DOCUMENT EXCERPT.
----

It's less known that the party magician, Harry Collins, went on to become Burton's mentor. It was Collins, King says, who taught Burton, "If you're going to be a magician, you should look like a magician. Lance really wanted to be the classical magician, with the iconic look."
And so it remained last week, as Burton entertained friends and fellow performers in a special performance marking his 10 years at the Monte Carlo. He looked more and more the part he has played since his days as a silent variety act; especially in contrast to magic's new star, Criss Angel, who worked the after-party in black T-shirt, M?tley Cr?e hair and tilted ballcap.
"He represents the traditional magician better than anybody does. I represent more the magician of today. Both are relevant approaches," Angel says. "Because he comes from different worlds, we work well together."
It also helps Burton stick to his guns on a Strip that's changed around him. "I don't look around and try to second-guess, 'What is the public going to want to see? Will this appeal to that demographic?' " he says on the phone the day after the party, slightly huffing because he is running on a treadmill.
"I just say, 'Is this something I would like to see? Is this something that appeals to me?' In the end, that's all we can bring to the table is our own viewpoint and our own judgment."
When Burton made his 1996 jump from the bygone Hacienda to a Victorian-styled theater built to his specifications, Las Vegas was still in its family-friendly phase. Now he benefits from the thinned-out competition for the family dollar, selling more tickets during the summer and holiday stretches when school is out.
"When I first came to town (in 1982), there were no kids, at least not at the 'Folies Bergere,' " he says. "Now they're saying it's gone back to an adult town. I don't accept the concept of that." He prefers to think the Strip is responsive to all tastes. "Those announcements to me are simply PR press releases."
Burton's laid-back style and old-school approach also may explain the two years it took to update his show. The anniversary celebrated a new lighting system, a new opening -- in which the history of magic is traced back to Howard Thurston and Harry Kellar -- and a comic slapstick sequence riffing on "The Twilight Zone," complete with a killer clown.
An illusion in which Burton turns one of his six female dancers into a "Solid Gold Lady" was barely finished in time for the anniversary show. "We were really cramming to get that in," he says with a laugh.
Changes are expensive and "take a long time to work out," he explains. His entire 30-member crew is smaller, he notes, than the wardrobe department for Cirque du Soleil's "O."
"If it's a new trick, there's the research and development and rehearsing. ... I always am jealous of guys like (Harrah's singer) Clint Holmes, who can put a new show together with 90 percent new material by rehearsing for 10 days."

----

DATA.
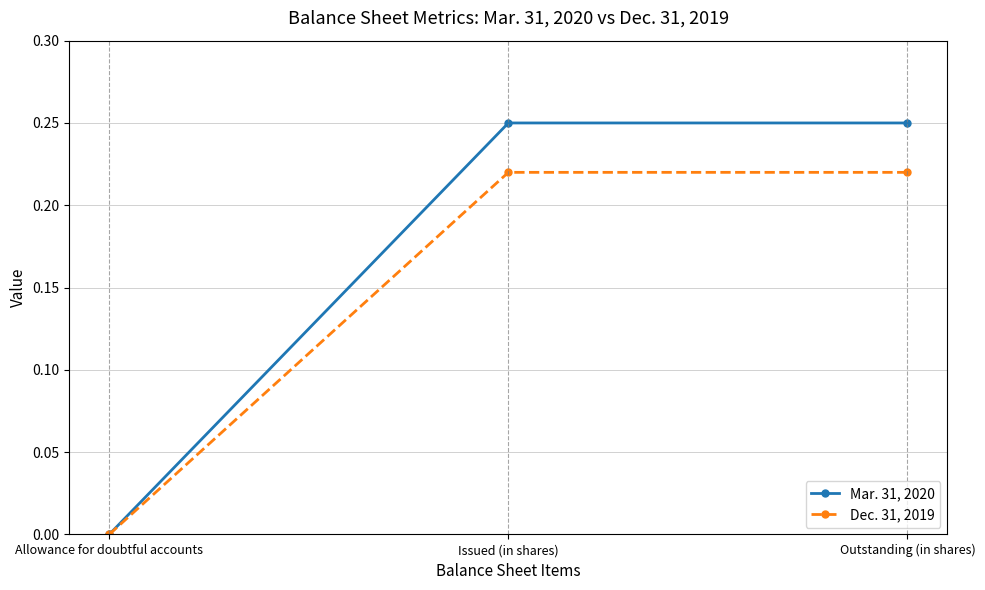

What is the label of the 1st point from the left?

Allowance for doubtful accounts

----

COMPLETE THE FOLLOWING.
[a] According to the Lance Burton article, in what year did Burton move from the Hacienda to his Victorian-styled theater?
[b] Name every person mentioned by name in the Lance Burton article.
[c] Duplicate the passage of the Lance Burton article between "It also helps" and "school is out.", inclusive.

ANSWER SET.
[a] 1996

[b] Harry Collins, Lance Burton, King, Criss Angel, Howard Thurston, Harry Kellar, Clint Holmes

[c]
It also helps Burton stick to his guns on a Strip that's changed around him. "I don't look around and try to second-guess, 'What is the public going to want to see? Will this appeal to that demographic?' " he says on the phone the day after the party, slightly huffing because he is running on a treadmill.
"I just say, 'Is this something I would like to see? Is this something that appeals to me?' In the end, that's all we can bring to the table is our own viewpoint and our own judgment."
When Burton made his 1996 jump from the bygone Hacienda to a Victorian-styled theater built to his specifications, Las Vegas was still in its family-friendly phase. Now he benefits from the thinned-out competition for the family dollar, selling more tickets during the summer and holiday stretches when school is out.